Return each line from the records below that contains the string "years".

DATA TO PROCESS
□ □ □ □ □

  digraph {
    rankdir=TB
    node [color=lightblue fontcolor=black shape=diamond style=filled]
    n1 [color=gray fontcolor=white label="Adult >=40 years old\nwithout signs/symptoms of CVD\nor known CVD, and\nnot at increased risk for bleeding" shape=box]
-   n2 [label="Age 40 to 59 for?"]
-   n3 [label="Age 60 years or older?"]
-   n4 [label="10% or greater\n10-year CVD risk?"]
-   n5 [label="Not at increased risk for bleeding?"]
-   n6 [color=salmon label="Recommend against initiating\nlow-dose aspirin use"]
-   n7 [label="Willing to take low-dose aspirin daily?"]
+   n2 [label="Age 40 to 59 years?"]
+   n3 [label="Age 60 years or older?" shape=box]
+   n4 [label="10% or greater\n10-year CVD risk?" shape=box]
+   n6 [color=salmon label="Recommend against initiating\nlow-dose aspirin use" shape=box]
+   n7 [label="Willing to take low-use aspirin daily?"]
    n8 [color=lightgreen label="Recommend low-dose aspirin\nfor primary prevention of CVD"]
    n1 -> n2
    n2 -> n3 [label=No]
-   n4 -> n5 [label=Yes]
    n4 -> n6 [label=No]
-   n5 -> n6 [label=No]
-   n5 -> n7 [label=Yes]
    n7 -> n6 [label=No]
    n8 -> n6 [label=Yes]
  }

□ □ □ □ □

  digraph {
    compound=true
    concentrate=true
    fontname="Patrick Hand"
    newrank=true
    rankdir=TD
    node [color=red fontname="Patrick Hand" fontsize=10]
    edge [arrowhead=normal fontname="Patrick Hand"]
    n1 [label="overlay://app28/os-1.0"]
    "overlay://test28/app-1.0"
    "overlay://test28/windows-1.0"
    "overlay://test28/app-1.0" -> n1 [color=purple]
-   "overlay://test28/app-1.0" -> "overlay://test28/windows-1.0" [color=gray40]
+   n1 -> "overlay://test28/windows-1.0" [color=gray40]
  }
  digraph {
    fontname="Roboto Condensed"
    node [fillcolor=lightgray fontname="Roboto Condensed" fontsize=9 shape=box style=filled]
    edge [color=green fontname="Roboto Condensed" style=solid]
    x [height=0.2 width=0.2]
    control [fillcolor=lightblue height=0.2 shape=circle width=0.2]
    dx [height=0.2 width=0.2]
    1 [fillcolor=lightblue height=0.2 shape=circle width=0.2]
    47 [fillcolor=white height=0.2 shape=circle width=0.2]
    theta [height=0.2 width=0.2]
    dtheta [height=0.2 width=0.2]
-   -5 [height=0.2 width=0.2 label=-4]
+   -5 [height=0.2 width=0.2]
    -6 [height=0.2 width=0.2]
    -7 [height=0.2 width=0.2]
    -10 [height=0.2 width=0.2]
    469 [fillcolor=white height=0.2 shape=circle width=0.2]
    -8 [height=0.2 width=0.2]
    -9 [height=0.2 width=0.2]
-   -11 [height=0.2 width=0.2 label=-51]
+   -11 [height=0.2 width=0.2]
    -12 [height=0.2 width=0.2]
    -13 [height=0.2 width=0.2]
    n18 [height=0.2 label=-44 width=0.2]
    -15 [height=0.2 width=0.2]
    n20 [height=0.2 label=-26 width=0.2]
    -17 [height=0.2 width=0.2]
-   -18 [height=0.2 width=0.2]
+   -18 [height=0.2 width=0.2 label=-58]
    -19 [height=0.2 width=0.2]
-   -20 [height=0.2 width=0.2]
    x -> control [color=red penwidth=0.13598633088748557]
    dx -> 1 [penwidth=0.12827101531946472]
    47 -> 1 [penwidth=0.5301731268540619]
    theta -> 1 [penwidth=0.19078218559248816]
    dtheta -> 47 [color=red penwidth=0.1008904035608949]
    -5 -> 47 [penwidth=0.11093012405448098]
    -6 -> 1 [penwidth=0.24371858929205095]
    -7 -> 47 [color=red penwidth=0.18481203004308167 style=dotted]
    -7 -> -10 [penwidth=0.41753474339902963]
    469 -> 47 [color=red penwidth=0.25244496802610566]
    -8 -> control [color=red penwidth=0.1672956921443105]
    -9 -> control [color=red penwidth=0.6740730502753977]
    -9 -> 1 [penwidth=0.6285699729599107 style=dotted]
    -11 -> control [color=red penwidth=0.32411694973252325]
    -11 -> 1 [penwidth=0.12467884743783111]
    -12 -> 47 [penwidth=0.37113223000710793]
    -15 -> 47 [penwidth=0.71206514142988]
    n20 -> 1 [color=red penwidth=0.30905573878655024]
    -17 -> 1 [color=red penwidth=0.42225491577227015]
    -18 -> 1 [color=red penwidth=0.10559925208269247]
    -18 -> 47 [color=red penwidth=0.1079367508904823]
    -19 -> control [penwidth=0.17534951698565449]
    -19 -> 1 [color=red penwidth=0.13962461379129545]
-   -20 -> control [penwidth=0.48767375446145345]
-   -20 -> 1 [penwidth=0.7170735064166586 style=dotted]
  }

□ □ □ □ □

SOLUTION FOR THIS EXERCISE
    n1 [color=gray fontcolor=white label="Adult >=40 years old\nwithout signs/symptoms of CVD\nor known CVD, and\nnot at increased risk for bleeding" shape=box]
-   n3 [label="Age 60 years or older?"]
+   n2 [label="Age 40 to 59 years?"]
+   n3 [label="Age 60 years or older?" shape=box]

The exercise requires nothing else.